DPR Minta Calon Panglima TNI Perhatikan Keamanan di Perbatasan



Kamis, 22 Agustus 2013 07:48 wib


JAKARTA - Anggota Komisi I DPR RI, Susaningtyas Nefo Handayani Kertopati, berharap Jenderal Moeldoko memiliki rencana strategis saat resmi menjadi Panglima Tentara Nasional Indonesia (TNI).

"Saya berharap Jenderal Moeldoko memiliki rencana strategis (dengan membuat) terobosan untuk meningkatkan profesionalisme TNI, keamanan perbatasan, dan kesejahteraan prajurit," kata perempuan yang akrab disapa Nuning itu saat dihubungi Okezone, Rabu 21 Agustus malam.

Terkait kesejahteraan prajurit, Susaningtyas melanjutkan, Moeldoko jangan mengartikan sekadar menambah gaji atau tunjangan semata. "Tapi pemenuhan kebutuhan (prajurit) dalam menjalankan tugasnya serta (pemenuhan kebutuhan) alutsista, dan lain-lain," ujarnya.

Moeldoko merupakan kandidat tunggal Calon Panglima TNI. Presiden Susilo Bambang Yudhoyono mengajukan Moeldoko ke DPR, dan setelah menjalani uji kelayakan dan kepatutan, politisi Senayan setuju Kepala Satuan Angkatan Darat itu menjadi Panglima TNI yang baru.

Moeldoko menjadi sorotan karena dalam Laporan Hasil Kekayaan Pejabat Negara (LHKPN), yang bersangkutan memiliki kekayaan lebih dari Rp36 miliar.
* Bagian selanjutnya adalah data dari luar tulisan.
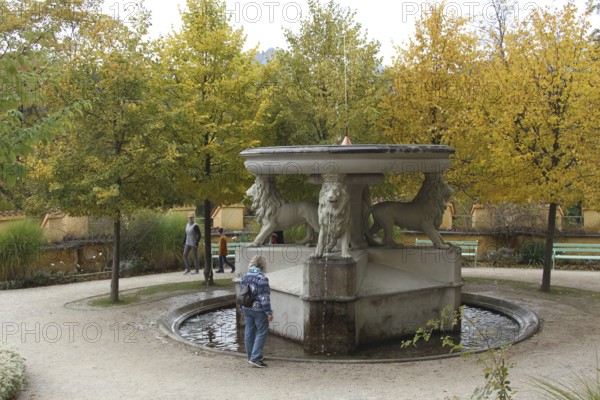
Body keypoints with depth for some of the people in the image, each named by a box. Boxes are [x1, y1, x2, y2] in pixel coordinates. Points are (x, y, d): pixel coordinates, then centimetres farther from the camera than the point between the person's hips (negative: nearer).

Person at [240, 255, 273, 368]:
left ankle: (251, 356, 24)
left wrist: (243, 310, 21)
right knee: (262, 332, 0)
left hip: (246, 308, 7)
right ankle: (255, 358, -4)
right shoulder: (261, 278, -16)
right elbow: (264, 297, -17)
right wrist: (269, 312, -13)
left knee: (249, 332, 14)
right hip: (258, 310, -7)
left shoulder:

Moeldoko mengaku kekayaannya itu didapat, antara lain, dari warisan mertua. "Memangnya TNI enggak boleh kaya," kata dia di Gedung DPR.

Terkait hal ini, Susaningtyas menilai Moeldoko sebagai prajurit yang bersih. "Saya kenal lama. (Dia) bagus, cerdas, dan (seorang) konseptor. Dia lagi selesaikan disertasi doktornya," ungkap legislator Partai Hanura tersebut.